Ellen Pao is back, with some new insight into her famous sex discrimination lawsuit. In 2012, Pao sued Kleiner Perkins Caufield & Byers, a prominent venture capital firm, accusing it of gender discrimination and retaliation. Pao ultimately lost that suit, but her story helped spawn conversations about diversity and discrimination in Silicon Valley and captured the nation’s attention with its salacious details.
Now Pao is once again putting her story before the public, with a forthcoming book, “Reset,” in which she delves into her time at Kleiner and the details of her lawsuit, coming to a surprising conclusion: The discovery process that was partly to blame for her courtroom loss.
A Headline-Making Case, Decided by the Burden of eDiscovery?
At the time, Pao’s suit was one of the most talked about events in the technology and venture capital worlds.

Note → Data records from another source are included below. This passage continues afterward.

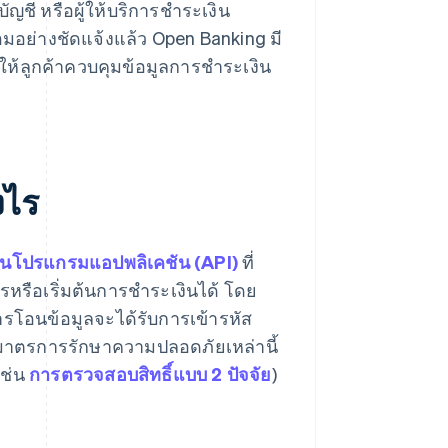
ชี หรือผู้ให้บริการชำระเงิน
อมอย่างชัดแจ้งแล้ว Open Banking มี
ให้ลูกค้าควบคุมข้อมูลการชำระเงิน
งไร
ยนโปรแกรมแอปพลิเคชัน (API)
ที่
ารหรือเริ่มต้นการชำระเงินได้ โดย
ารโอนข้อมูลจะได้รับการเข้ารหัส
าตรการรักษาความปลอดภัยเหล่านี้
เช่น
การตรวจสอบสิทธิ์แบบ 2 ปัจจัย
)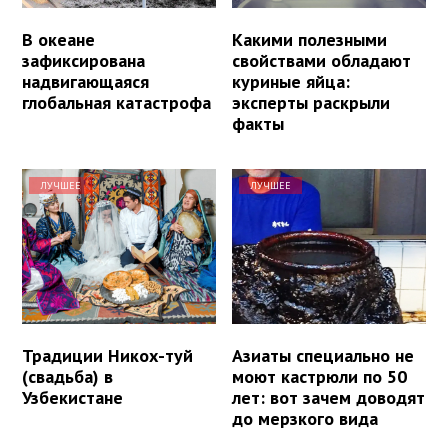
В океане
Какими полезными
зафиксирована
свойствами обладают
надвигающаяся
куриные яйца:
глобальная катастрофа
эксперты раскрыли
факты
ЛУЧШЕЕ
ЛУЧШЕЕ
Традиции Никох-туй
Азиаты специально не
(свадьба) в
моют кастрюли по 50
Узбекистане
лет: вот зачем доводят
до мерзкого вида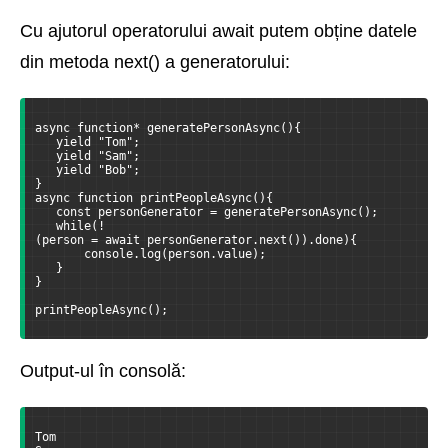
Cu ajutorul operatorului await putem obține datele
din metoda next() a generatorului:
async function* generatePersonAsync(){
   yield "Tom";
   yield "Sam";
   yield "Bob";
}
async function printPeopleAsync(){
   const personGenerator = generatePersonAsync();
   while(!
(person = await personGenerator.next()).done){
       console.log(person.value);
   }
}
printPeopleAsync();
Output-ul în consolă:
Tom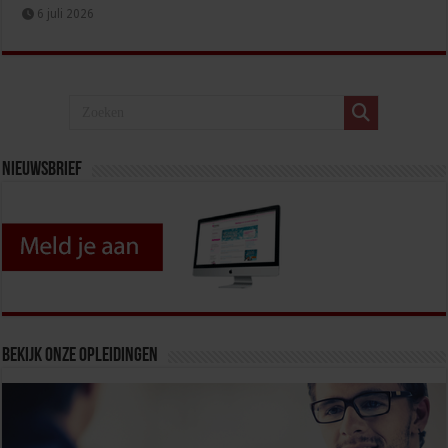
6 juli 2026
Nieuwsbrief
Bekijk onze opleidingen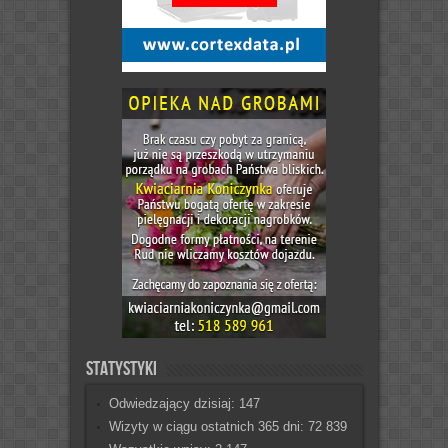
Statystyki
Odwiedzający dzisiaj:
147
Wizyty w ciągu ostatnich 365 dni:
72 839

The details were lurid and sometimes baffling: Allegations that Kleiner’s CEO discussed his favorite pornstars with coworkers, details of Pao’s affair-gone-bad with coworker Ajit Nazre, Kleiner's curious failure to adopt a sexual harassment policy.
More substantively, Pao's suit focused attention on the ways, both large and small, woman can be marginalized in the workforce. Pao claimed she was told she should be flattered when a partner propositioned her and that she was punished for ending a relationship with another, that female partners were often treated like secretaries and evaluated on a double standard—critiqued for being both too pushy and too timid.
A jury didn’t seem to buy her version of events however. In 2015, jurors rejected each of Pao’s four claims, agreeing with Kleiner that it was Pao’s own performance which hindered her.
After Kleiner, Pao went on to complete a brief and tumultuous stint at Reddit, before largely stepping out of the spotlight for the intervening years, during which she’s become an advocate for diversity in the tech industry and written a book, an excerpt of which was recently republished online in The Cut. The excerpt surveys “how sexism works in Silicon Valley” and includes a telling litigation postmortem.
Her claim failed in part, Pao says, because she was outspent and outgunned:
Since the trial, I have had time to think of all the things I wished I’d done differently. I might have had better luck with public opinion, for instance, if I’d spent more time with the press and prepared a few pages of talking points every day, like Kleiner had. But Kleiner also had tremendous resources that I couldn’t match, and it made a difference.
Pao, a Harvard-educated attorney, isn’t talking about a dream team of highly skilled lawyers here. She’s talking about discovery.
For example, I didn’t have time to go through all my emails to figure out which ones to give Kleiner, so during the discovery process we gave them practically everything, some 700,000 emails — most of which we could have legally withheld. Kleiner meanwhile handed over just 5,000 emails, claiming they didn’t have the resources to search for anything other than emails that we specifically requested. They did have the resources to pick over my emails, though — I heard they hired a team in India to read and sort through every single one.
That resource disparity, Pao says, had a significant impact on the trial. Kleiner’s work “would show,” Pao writes.
During depositions, they brought up everything from my nanny’s contract to an exercise I’d done in therapy where I listed resentments. Emails to friends, emails to my husband, emails to other family members, even emails to my lawyers.
A Better Way to Do Discovery
Pao’s story is a telling illustration of the outsized role the discovery process plays in modern litigation and how the burdens of eDiscovery can shape the outcome of a case. There are parties, like Pao, who don’t have the resources to conduct a brute-force, eyes-on review of hundreds of thousands of individual documents, or to bring on third-party vendors who can charge $250 a gigabyte for data ingestion and penny-per-page Bates stamping. There are parties, too, like Kleiner, who find themselves buried under a mountain of ESI, the “give them everything and let them try to sort it out” approach to production.
There are, however, alternatives to this process. Discovery Automation, powerfully simple software that leverages the advantages of the cloud, can help level the field and democratize eDiscovery. Potentially privileged documents can be identified automatically. There’s no need to review every single document—an incredibly burdensome approach to discovery, even when conducted via an offshore document review center—when powerful culling tools can help you narrow down your documents almost instantly. Intelligent, flexible searches can help you separate the wheat from the chaff.
With such technology, discovery is no longer a question of how many dollars you can throw at your eDiscovery vendor or the amount of hours you can devote to an in-house team doing manual review.
Who’s to say if such technology would have changed the outcome of Pao’s case? After all, discovery automation can’t change the facts of a case—but it can make those facts easier to find, reducing the burdens and imbalances of discovery in the process. That, indeed, is what ending eDiscovery is all about.